Whisky: The Devil's right bower.
Words: The airy, fairy humming-birds of the imagination.
Wordsworth (William): The only Lilliputian that slipped under the canvas into Olympus.
Work: 1. That which keeps us out of trouble. 2. A plan of God to circumvent the Devil.
Worms: 1. The final word in criticism. 2. At the last analysis.
Worry: Ironic nurse to old bedridden Dame Care. E. g., "I should worry" – famous saying of the Infinite Nix at twelve o'clock Saturday night of the Sixth Day as he threw down his tools and sent the Earth about its business.
YESTERDAY: 1. One evil less and one memory more. 2. A short-change artist, from whom we can never recover. 3. A period of time that has always existed, in contradistinction to a period of time called tomorrow that can never exist. 4. A mirror wherein if we look long enough we will see ourselves as others could never possibly see us. 5. The Eden of the sentimental. (Time is divided into yesterday, today and tomorrow, which are but three varieties of the same metaphysical tetter. In the beginning was the Infinite, and the Infinite begat Time, and Time begat Yesterday, Today and Tomorrow.)

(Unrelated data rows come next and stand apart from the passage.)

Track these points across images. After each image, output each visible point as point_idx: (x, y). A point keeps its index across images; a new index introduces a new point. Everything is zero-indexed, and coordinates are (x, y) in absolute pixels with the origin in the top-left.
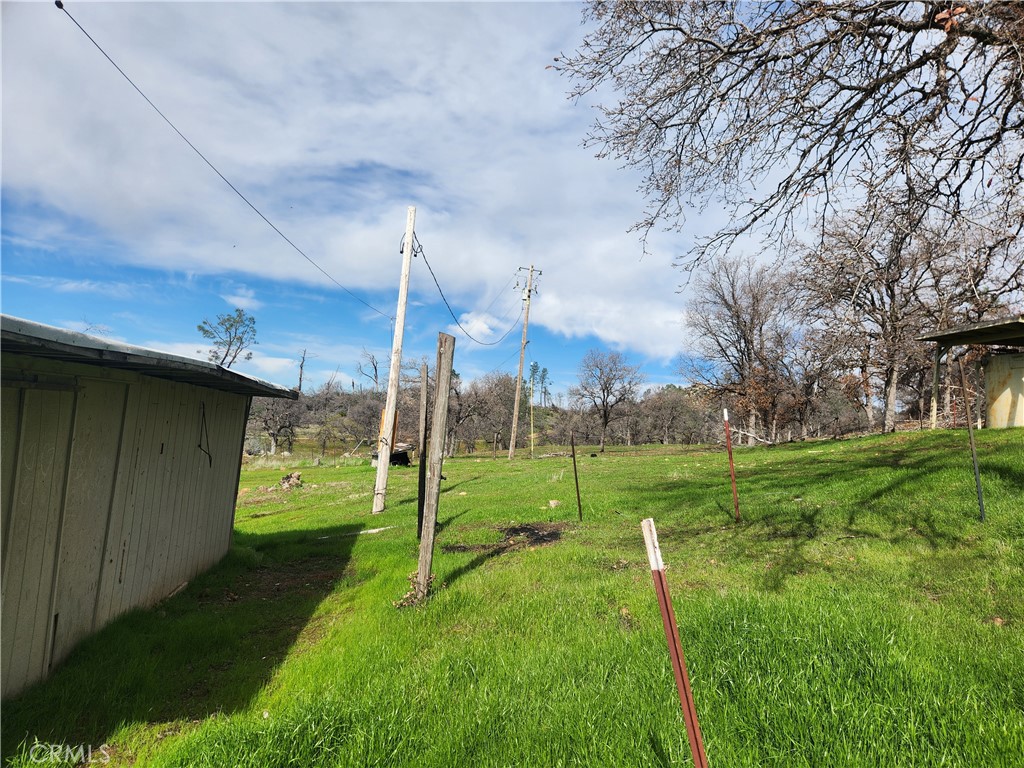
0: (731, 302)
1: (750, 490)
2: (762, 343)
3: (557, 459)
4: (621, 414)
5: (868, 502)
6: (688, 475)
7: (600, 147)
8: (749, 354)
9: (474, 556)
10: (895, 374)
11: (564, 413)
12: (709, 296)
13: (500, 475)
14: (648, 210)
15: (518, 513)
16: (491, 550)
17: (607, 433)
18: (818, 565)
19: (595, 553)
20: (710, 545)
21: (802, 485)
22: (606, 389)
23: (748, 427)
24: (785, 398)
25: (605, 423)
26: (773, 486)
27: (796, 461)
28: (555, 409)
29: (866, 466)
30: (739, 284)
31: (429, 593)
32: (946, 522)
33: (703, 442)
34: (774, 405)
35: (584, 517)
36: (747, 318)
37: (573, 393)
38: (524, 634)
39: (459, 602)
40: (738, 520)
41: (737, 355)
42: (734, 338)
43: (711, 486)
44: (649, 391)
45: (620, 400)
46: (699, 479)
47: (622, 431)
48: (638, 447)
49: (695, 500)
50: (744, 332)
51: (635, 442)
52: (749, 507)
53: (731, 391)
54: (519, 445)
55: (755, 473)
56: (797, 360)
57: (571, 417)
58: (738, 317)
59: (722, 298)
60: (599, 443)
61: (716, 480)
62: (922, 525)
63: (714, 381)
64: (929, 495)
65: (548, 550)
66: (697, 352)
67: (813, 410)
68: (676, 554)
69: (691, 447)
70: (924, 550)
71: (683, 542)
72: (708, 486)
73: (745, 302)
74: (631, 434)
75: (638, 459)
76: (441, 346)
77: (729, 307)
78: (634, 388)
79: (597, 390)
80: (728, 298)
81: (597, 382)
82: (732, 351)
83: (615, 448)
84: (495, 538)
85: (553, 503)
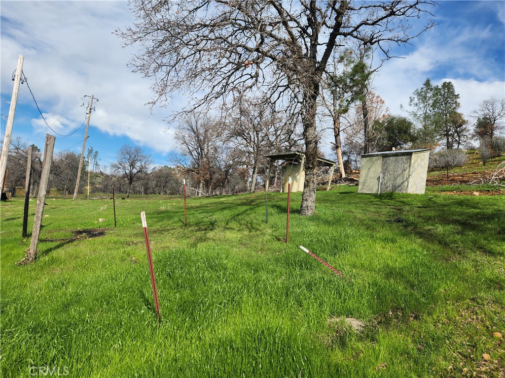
0: (196, 130)
1: (194, 214)
2: (208, 150)
3: (102, 200)
4: (139, 179)
5: (234, 218)
6: (169, 208)
7: (134, 68)
8: (202, 155)
9: (58, 243)
10: (257, 169)
11: (107, 176)
12: (186, 126)
13: (70, 207)
14: (153, 97)
15: (82, 224)
16: (67, 241)
17: (131, 188)
18: (211, 239)
19: (122, 239)
20: (173, 234)
21: (214, 212)
22: (132, 165)
23: (199, 188)
24: (217, 176)
25: (131, 183)
26: (203, 212)
27: (215, 203)
28: (102, 173)
29: (239, 205)
30: (199, 122)
31: (36, 258)
32: (257, 224)
33: (180, 194)
34: (211, 179)
35: (117, 225)
36: (202, 138)
37: (114, 166)
38: (87, 270)
39: (53, 261)
40: (186, 225)
41: (197, 155)
42: (196, 147)
43: (179, 212)
44: (155, 168)
45: (139, 171)
46: (174, 210)
47: (139, 188)
48: (147, 196)
49: (170, 218)
50: (200, 144)
51: (146, 193)
52: (192, 220)
53: (193, 171)
54: (80, 192)
55: (198, 207)
56: (223, 159)
57: (111, 178)
58: (198, 137)
59: (192, 127)
60: (126, 193)
61: (181, 210)
62: (249, 225)
63: (185, 166)
64: (254, 215)
65: (98, 239)
66: (179, 151)
67: (228, 182)
68: (159, 238)
69: (173, 196)
70: (246, 233)
71: (162, 234)
72: (177, 213)
73: (202, 131)
74: (144, 189)
75: (146, 201)
76: (48, 141)
77: (195, 133)
78: (147, 166)
79: (127, 165)
80: (194, 128)
81: (127, 161)
82: (195, 153)
83: (134, 196)
84: (69, 235)
85: (101, 220)
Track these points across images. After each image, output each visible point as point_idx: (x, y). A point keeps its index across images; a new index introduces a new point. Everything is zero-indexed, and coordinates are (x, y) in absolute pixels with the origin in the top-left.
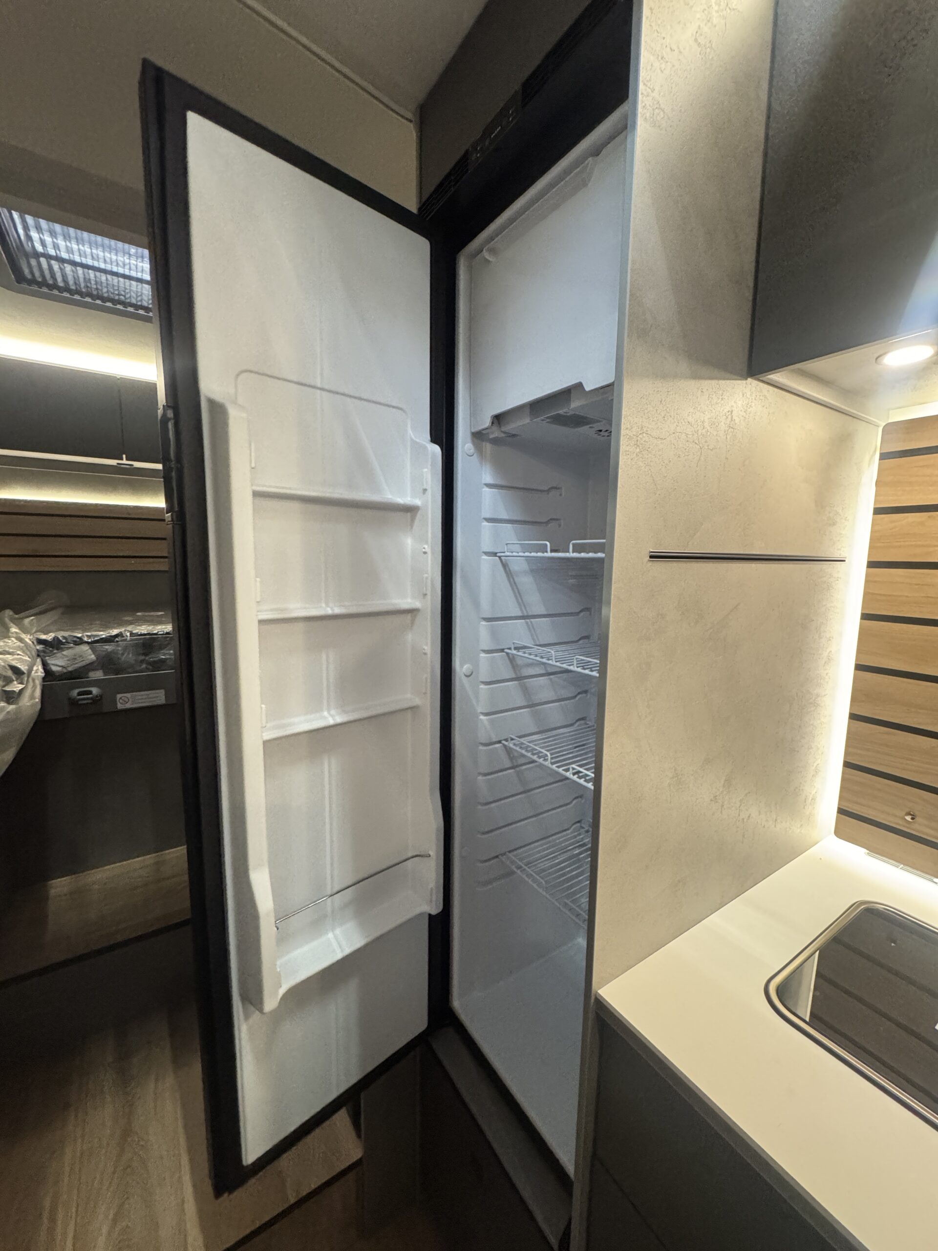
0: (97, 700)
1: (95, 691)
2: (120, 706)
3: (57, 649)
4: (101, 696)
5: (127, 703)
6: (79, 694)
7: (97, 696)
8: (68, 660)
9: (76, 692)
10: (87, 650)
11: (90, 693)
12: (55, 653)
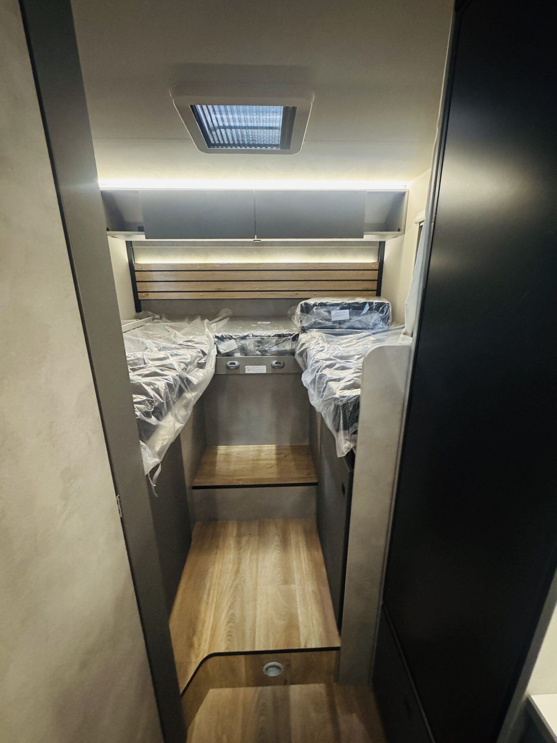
0: (237, 368)
1: (237, 363)
2: (247, 372)
3: (222, 341)
4: (239, 366)
5: (250, 370)
6: (231, 364)
7: (237, 366)
8: (227, 347)
9: (229, 363)
10: (234, 343)
11: (234, 364)
12: (221, 343)
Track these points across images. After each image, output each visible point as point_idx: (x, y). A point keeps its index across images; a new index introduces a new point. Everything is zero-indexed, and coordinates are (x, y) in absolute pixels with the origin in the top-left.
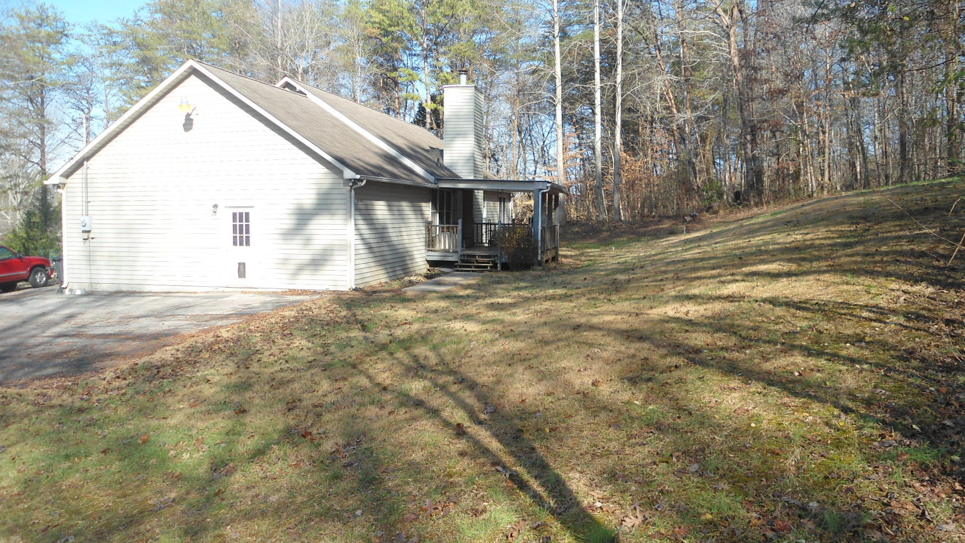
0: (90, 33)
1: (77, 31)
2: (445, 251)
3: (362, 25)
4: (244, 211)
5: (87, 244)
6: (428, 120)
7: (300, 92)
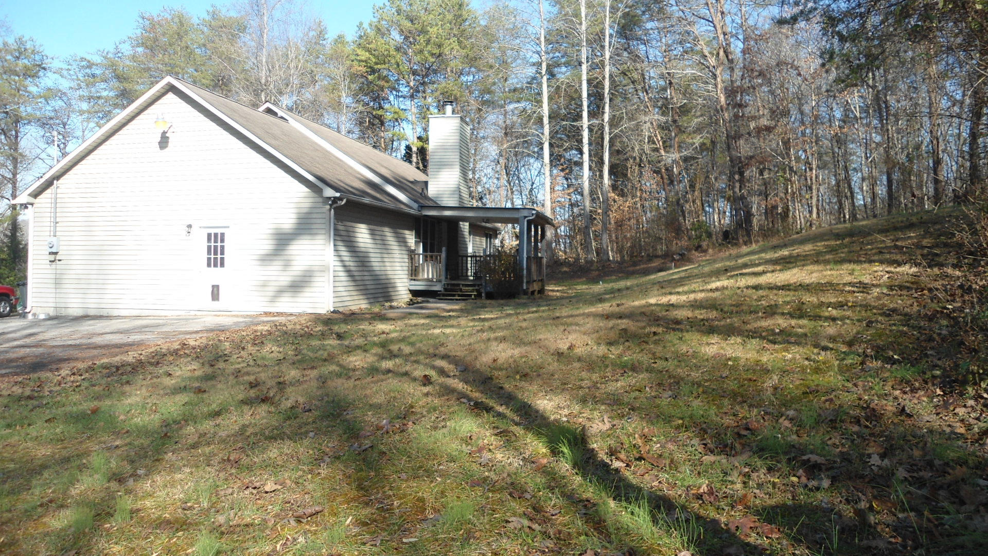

Your Duty: The things you have to do, and not a damn tap more. The other man's duty is the thing you think he should do.
Yours: Anything which up to the present time the bunch has not been able to getaway from you.
ZODIAC: 1. The wallpaper of the heavens. 2. The mirrors of the nothingness of Man and the sublimity of the nothingness of Space.
Zeal: The feeling you have before you secure the thing, as compared with "Stung," which is your condition after you have captured it.
Zone: The region immediately surrounding a Limburger Cheese.
Zero: A round figure often referred to by Doctor Cook in his diary, and which his enemies tried to make symbolic of himself.
Zigzag: The route followed by poets in arriving at truth, as opposed to the direct course which they take for the buffet.
Zeus: A grouchy old god who was so reduced in estate that he posed as a model for Greek artists.
Zephyr: A ladylike blizzard.
Zeitgeist: The things that everybody believes, but that nobody understands.